Les recettes dues aux droits d’enregistrement et de timbre ont également augmenté, s’établissant à 11,147 MMDH contre 9,688 MMDH un an auparavant, en hausse de 15,1% ou +1,459 MMDH. Idem pour les majorations de retard qui ont bondi de 35,2%, résultant de recettes brutes de 1,076 MMDH contre 881 MDH et de dégrèvements de 70 MDH contre 137 MDH un an auparavant.
Mohamadi El Yacoubi
Président du Cercles des fiscalistes du Maroc (CFM)
“L’évolution de la TVA à l’intérieur combinée aux taux d’inflation et de croissance ont de quoi inquiéter !”
Qu’est-ce qui explique cette hausse importante de recettes à fin juillet ?
Nous sommes effectivement devant une bonne «vendange» fiscale. La crue de l’Impôt sur les sociétés (IS), par rapport à fin juillet 2021 s’explique par la conjoncture économique favorable de 2021 qui a été l’année de reprise. Étant précisé que le reliquat de l’IS et le 1er acompte provisionnel payés à fin mars, et le 2e acompte payé à fin juin, sont calculés sur le résultat fiscal de l’exercice comptable antérieur, c’est-à-dire 2021.
L’année 2022 étant ce qu’elle est, il faudra s’attendre, en 2023, en matière d’IS, à des résultats beaucoup plus faibles. Et même avant, car pour le dernier acompte d’IS, en 2022, les entreprises ont parfaitement le droit de demander la dispense du 4e acompte, en justifiant l’évolution défavorable de leur chiffre d’affaires. Il faut le dire, notre pays fait face, jusqu’à maintenant, à un déficit budgétaire «gérable», grâce notamment à la bonne récolte fiscale provenant de l’IS et des recettes de TVA sur les importations.

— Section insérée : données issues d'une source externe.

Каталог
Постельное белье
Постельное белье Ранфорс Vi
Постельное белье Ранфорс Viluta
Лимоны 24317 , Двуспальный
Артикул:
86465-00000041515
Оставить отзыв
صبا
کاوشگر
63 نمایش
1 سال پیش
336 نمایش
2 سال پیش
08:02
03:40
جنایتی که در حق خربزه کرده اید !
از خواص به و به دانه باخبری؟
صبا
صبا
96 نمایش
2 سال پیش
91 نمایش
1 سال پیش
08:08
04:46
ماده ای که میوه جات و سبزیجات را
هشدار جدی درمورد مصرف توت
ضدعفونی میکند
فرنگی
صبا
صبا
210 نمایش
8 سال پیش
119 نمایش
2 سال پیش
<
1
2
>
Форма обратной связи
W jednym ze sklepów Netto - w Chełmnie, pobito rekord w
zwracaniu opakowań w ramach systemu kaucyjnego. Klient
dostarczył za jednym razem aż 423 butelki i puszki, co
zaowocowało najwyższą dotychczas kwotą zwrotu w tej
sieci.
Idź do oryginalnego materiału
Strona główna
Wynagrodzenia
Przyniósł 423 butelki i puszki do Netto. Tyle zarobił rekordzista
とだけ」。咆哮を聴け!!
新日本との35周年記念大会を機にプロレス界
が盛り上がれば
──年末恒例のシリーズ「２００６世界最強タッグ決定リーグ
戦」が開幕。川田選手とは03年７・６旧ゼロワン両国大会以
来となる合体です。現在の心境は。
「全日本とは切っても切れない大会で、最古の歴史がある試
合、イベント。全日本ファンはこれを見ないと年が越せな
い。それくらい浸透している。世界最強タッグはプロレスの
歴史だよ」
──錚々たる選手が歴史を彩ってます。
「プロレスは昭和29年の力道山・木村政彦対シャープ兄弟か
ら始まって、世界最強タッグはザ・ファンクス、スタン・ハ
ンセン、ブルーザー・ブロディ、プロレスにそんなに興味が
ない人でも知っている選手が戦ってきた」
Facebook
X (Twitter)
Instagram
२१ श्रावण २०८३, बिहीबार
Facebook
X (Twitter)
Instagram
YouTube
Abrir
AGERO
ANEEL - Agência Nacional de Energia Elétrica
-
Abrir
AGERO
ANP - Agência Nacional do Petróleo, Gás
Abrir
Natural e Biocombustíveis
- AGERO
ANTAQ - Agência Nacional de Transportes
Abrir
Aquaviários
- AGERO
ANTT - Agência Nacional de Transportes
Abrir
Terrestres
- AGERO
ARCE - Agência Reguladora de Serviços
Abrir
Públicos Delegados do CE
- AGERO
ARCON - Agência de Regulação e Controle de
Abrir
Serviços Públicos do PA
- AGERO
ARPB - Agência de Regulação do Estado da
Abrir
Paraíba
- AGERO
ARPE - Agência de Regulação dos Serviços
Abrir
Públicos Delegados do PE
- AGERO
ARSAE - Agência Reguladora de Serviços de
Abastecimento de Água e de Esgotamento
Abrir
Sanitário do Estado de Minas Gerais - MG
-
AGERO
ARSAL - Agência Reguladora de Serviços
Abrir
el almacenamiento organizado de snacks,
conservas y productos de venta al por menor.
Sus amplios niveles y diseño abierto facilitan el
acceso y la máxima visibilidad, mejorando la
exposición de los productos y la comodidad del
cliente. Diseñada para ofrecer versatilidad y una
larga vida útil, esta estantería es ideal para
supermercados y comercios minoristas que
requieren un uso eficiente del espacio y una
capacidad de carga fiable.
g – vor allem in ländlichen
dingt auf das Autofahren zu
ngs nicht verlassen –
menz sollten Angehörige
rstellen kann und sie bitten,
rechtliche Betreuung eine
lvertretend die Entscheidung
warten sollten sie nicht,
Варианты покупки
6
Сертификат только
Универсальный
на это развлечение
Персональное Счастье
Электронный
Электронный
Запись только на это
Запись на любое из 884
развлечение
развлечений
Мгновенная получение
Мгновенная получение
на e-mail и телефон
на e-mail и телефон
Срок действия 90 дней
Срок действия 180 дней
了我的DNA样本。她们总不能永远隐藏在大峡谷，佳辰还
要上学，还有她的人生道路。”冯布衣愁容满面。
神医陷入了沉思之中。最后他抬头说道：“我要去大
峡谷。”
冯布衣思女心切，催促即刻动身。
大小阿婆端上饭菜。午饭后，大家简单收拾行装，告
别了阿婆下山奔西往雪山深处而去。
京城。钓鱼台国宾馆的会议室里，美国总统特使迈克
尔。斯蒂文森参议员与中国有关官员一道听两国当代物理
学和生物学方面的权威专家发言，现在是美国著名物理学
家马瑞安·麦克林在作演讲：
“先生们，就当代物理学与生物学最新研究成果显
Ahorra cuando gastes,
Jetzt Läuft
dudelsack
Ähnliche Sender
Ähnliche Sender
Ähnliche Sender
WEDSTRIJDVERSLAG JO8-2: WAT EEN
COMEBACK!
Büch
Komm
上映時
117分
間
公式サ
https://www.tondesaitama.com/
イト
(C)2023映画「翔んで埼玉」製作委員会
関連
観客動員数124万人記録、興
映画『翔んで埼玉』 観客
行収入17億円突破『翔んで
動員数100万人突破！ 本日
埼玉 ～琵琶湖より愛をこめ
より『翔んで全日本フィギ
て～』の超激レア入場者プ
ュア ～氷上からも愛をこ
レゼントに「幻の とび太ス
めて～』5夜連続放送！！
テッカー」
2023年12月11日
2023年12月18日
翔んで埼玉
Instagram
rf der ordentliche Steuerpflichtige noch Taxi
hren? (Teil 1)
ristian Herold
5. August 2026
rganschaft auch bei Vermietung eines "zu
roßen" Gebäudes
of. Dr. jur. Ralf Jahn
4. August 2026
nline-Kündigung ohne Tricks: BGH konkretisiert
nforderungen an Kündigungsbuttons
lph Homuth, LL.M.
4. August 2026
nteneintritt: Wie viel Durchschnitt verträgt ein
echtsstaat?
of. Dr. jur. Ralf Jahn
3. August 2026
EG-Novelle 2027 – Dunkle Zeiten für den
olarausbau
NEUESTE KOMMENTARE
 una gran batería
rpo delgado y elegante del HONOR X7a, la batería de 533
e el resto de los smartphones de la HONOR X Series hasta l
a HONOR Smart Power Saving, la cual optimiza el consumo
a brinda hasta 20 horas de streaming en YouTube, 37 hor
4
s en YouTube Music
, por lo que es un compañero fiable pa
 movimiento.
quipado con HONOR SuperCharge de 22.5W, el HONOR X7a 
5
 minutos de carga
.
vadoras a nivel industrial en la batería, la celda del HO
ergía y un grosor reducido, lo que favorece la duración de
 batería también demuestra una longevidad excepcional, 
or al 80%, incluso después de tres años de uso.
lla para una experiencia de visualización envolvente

Ceci étant, le surplus fiscal exceptionnel devrait permettre de réduire le niveau compromettant de la charge de compensation qui, au mois de juillet, a déjà atteint une hausse spectaculaire. Cette amélioration notable des recettes fiscales provient essentiellement des secteurs phosphatier, cimentier et financier (banques et assurances). Il s’agit aussi de l’augmentation de l’impôt sur le revenu (IR) grâce, notamment, aux recettes émanant de l’IR sur salaires…
Qu’avez-vous à dire sur la hausse des recettes fiscales provenant de la Douane ?
Pour ce qui est de la hausse des recettes fiscales provenant de la Douane, c’est-à-dire des importations, elle corrobore véritablement la situation de dépendance externe de l’économie marocaine, et le caractère structurel des déficits de la balance commerciale et de la balance des paiements. La crue des recettes douanières s’explique aussi par l’augmentation de certains tarifs douaniers opérés par les dernières lois de Finances.
Pour la TVA à l’importation, l’explication principale réside dans l’augmentation des prix des produits et articles importés, parmi lesquels figurent, au premier rang, les produits alimentaires et les produits pétroliers. Il en va de même des droits de douane avec néanmoins une assiette plus réduite par rapport à celle de la TVA, eu égard à la multitude des accords de libre-échange (ALE) en vigueur.
Le Maroc a presque aboli son mur de protection tarifaire et ses portes sont désormais ouvertes aux quatre vents de l’international. L’autre indicateur important est la TVA à l’intérieur, qui constitue un baromètre de la consommation interne et donc de la demande sur le marché national. Celle-ci a connu une quasi-stagnation avec une légère hausse. Combinée au taux d’inflation supérieur et au faible taux de croissance annoncé pour 2022, il y a de quoi s’inquiéter sur tous les fronts.
En effet, l’inflation a touché une belle brochette de produits et matières : blé, soufre, charbon, huile végétale ou encore pétrole. La guerre en Ukraine a bien eu des conséquences préjudiciables sur l’économie nationale. Le panier marocain a été affecté mais aussi les entreprises et le budget de l’Etat. Si l’on exclut l’agriculture, le taux de croissance de l’économie nationale connaîtra une légère hausse. Mais ce taux est tiré vers le haut principalement par les activités de services ou tertiaires contribuant à +2,5 points à la croissance de la richesse globale. Et dans les services, deux branches viennent en tête : l’administration publique et le tourisme qui sort de son engourdissement complet suite à la crise pandémique.